The Oscar-winning documentarian Jean-Xavier De Lestrade turns to fiction to tell a story of grisly murder in western France.
The French director Jean-Xavier de Lestrade won an Oscar in 2002 for “Murder on a Sunday Morning,” about a Black teenager wrongly accused of a killing in Florida, and a Peabody in 2006 for “The Staircase,” his influential series about a sensational murder trial in North Carolina. In the United States, he has solid credentials as a maker of crime documentaries.
He also has skills as a director of fiction, but his efforts in that direction have not received prominent play on American screens. That all changes Monday when “Laetitia,” an anguished, impeccably made mini-series based on a 2011 murder case that riveted France, premieres on HBO.
De Lestrade wrote “Laetitia” with Antoine Lacomblez, his collaborator on an earlier and equally excellent pair of mini-series, “3xManon” and “Manon, 20 Years.” Like “Laetitia,” they involve a teenager whose troubled life brings her into the orbit of the French judicial and child-welfare systems.
Nearly as soon as the show begins, the 18-year-old title character of “Laetitia” is missing and presumed dead, her scooter lying in the road outside the foster home in western France where she lives with her twin sister, Jessica. Over six episodes, using the police investigation of her disappearance as a framework for their own sociological examination, De Lestrade and Lacomblez piece together a somber portrait of a provincial society awash in male anger and violence and a bureaucracy whose good intentions can be thwarted by budget cuts, political posturing and demoralization.
“Laetitia” takes the form of a police procedural, but it’s not a mystery that assumes a classic shape or panders to a desire for cliffhangers and shocking reveals. The identity of the killer becomes clear fairly early, and he has no back story with Laetitia. The show doesn’t make a point of it, but we can see what the two have in common, and perhaps what draws them together, are childhoods scarred by abusive fathers.
What also becomes clear is that the story is less about Laetitia than about Jessica, the surviving twin, who is understandably traumatized but also curiously reticent as the investigation proceeds. De Lestrade moves back and forth in time, with impressive fluidity, showing us the girls’ heart-wrenching progression from shattered family to group home to apparent happiness and stability with foster parents. He keeps us slightly ahead of the police investigation, orchestrating information in a way that builds a mounting dismay.
The events in the actual case, which took place near Nantes beginning in 2011, were a bizarre combination of depressingly random and improbably dramatic, and they might defy a straight documentary treatment. (A best-selling book about the case on which the series was based also fictionalized it.) De Lestrade and Lacomblez use their license to shape the story but they don’t sensationalize it in any way — the atmosphere is of melancholic reserve, bordering on but not quite surrendering to hopelessness.
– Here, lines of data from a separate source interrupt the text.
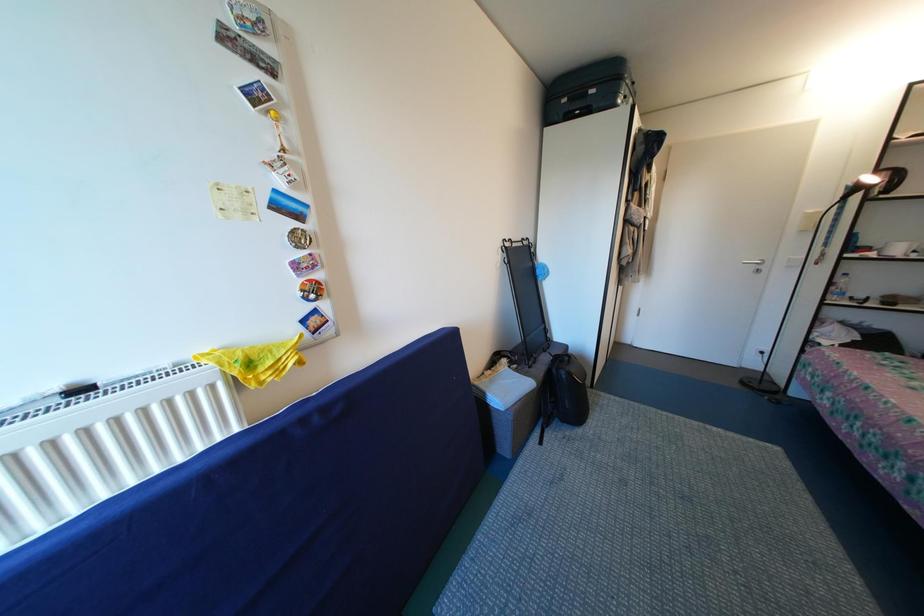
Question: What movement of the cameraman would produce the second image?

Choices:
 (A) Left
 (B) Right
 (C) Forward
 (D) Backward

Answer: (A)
They’re helped by a fine cast, led by the pairs of young actresses who play the twins at various ages. Sophie Breyer and Marie Colomb dominate the action as the 18-year-old Jessica and Laetitia, and they’re quite good, but even more powerfully affecting are the two children, Léwine Weber and Milla Dubourdieu, who play them at age 6. They perfectly capture the girls’ distressing combination of innocence and experience; De Lestrade shoots them constantly running, playing and jumping on beds, an exuberance in stark contrast to their sudden stillness when violence or madness breaks out around them.
De Lestrade’s storytelling rarely hits a false note, save for a few moments when a conscientious cop (Yannick Choirat) or a compassionate investigating judge (Cyril Descours) gives a slightly stilted speech about class divisions or political grandstanding. (In 2011, the conservative French President Nicolas Sarkozy used the case to attack the judicial system for being too lenient on repeat offenders.) The idealism of the officer and the judge stands in for De Lestrade’s, and you can feel him working to keep it in check, to keep his lecturing of the audience to a minimum. At one point, as the two natter self-righteously to each other about male pathology, a female worker in the background turns around and gives them a quick look over her shoulder. It’s an artful reminder that, with Laetitia dead, it’s all just talk.